RFID card would open new avenues for fraudsters in India

2265

ICICI Bank announced the launch of its contactless credit cards on 7th January’2015. This is a going to be a big game changer technology in the Indian payment industry according to the ICICI Bank officials.

It is true to some extent that this will change the way payments would be made with the cards. However, this technology comes with significant risk.

RFID Technology

The Paywave and Paypass products of Visa and Master are recent technologies in India. These technologies are built on the radio-frequency identification (RFID) technology. This technology stores information including the card number, the cardholder’s name and the expiry date. It does not include the three digit security number on the back of the card – usually used when a larger purchase is being made on the card. RFID technology serves the same purpose as the magnetic strip on a credit card, but works wirelessly, making it more susceptible to high-tech theft.

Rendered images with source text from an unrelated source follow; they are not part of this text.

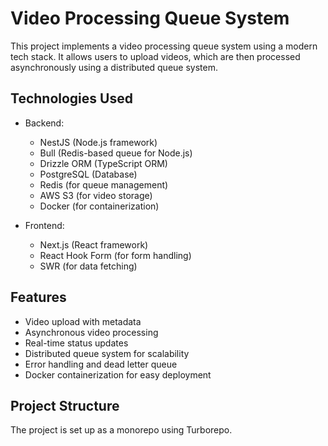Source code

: # Video Processing Queue System

This project implements a video processing queue system using a modern tech stack. It allows users to upload videos, which are then processed asynchronously using a distributed queue system.

## Technologies Used

- Backend:

  - NestJS (Node.js framework)
  - Bull (Redis-based queue for Node.js)
  - Drizzle ORM (TypeScript ORM)
  - PostgreSQL (Database)
  - Redis (for queue management)
  - AWS S3 (for video storage)
  - Docker (for containerization)

- Frontend:
  - Next.js (React framework)
  - React Hook Form (for form handling)
  - SWR (for data fetching)

## Features

- Video upload with metadata
- Asynchronous video processing
- Real-time status updates
- Distributed queue system for scalability
- Error handling and dead letter queue
- Docker containerization for easy deployment

## Project Structure

The project is set up as a monorepo using Turborepo.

RFID technology is less secured than Chip and Pin technology. Chip and pins are using 2 factor authentication. You need the card, and you need the pin. They are two different, unrelated pieces of knowledge/possession that are required for your purchase to go through. RFID technology used in the cards is single factor.

RFID and NFC

Radio Frequency Identification (RFID) and Near Field Communication (NFC) are two sets of technologies that allow transfer of information over short ranges wirelessly. NFC allows two-way communication rather than simply “reading a tag” in the RFID case. In the case of credit cards its always RFID because credit cards never receive information, it simply allows itself to be read.

NFC and Mobile Phones

NFC is now built into some more powerful smartphones, which also means that the technology will eventually replace RFID credit cards with the cellphones in the future. The cashier’s terminals will then accept NFC communication as if it is a credit card

Vulnerabilities in RFID

  • Since the RFID technology is not secured, anyone with the physical possession of the card can use this card for shopping. Though the stealing would be in small amounts, cumulatively the impact can be bigger. Thiefs are likely to make killing with these type of debit cards.
  • There are mobile applications designed for reading the information on RFID credit cards. All information on these RFID cards can be easily read with the help of these RFID readers available on the Google Play. One such NFC Reader is easily available here. Using these devices, a person can stand in a crowded place and steal the credit card information from these RFID enabled credit cards.
  • Though significant damage is not anticipated by stealing this information, the identities can be easily stolen as the personal details and the contact addresses can be easily changed with the help of the information available on these cards.

How to protect ?

Any buyer of this card needs to protect his information from being stolen from the thieves by keeping the cards in the aluminium foil.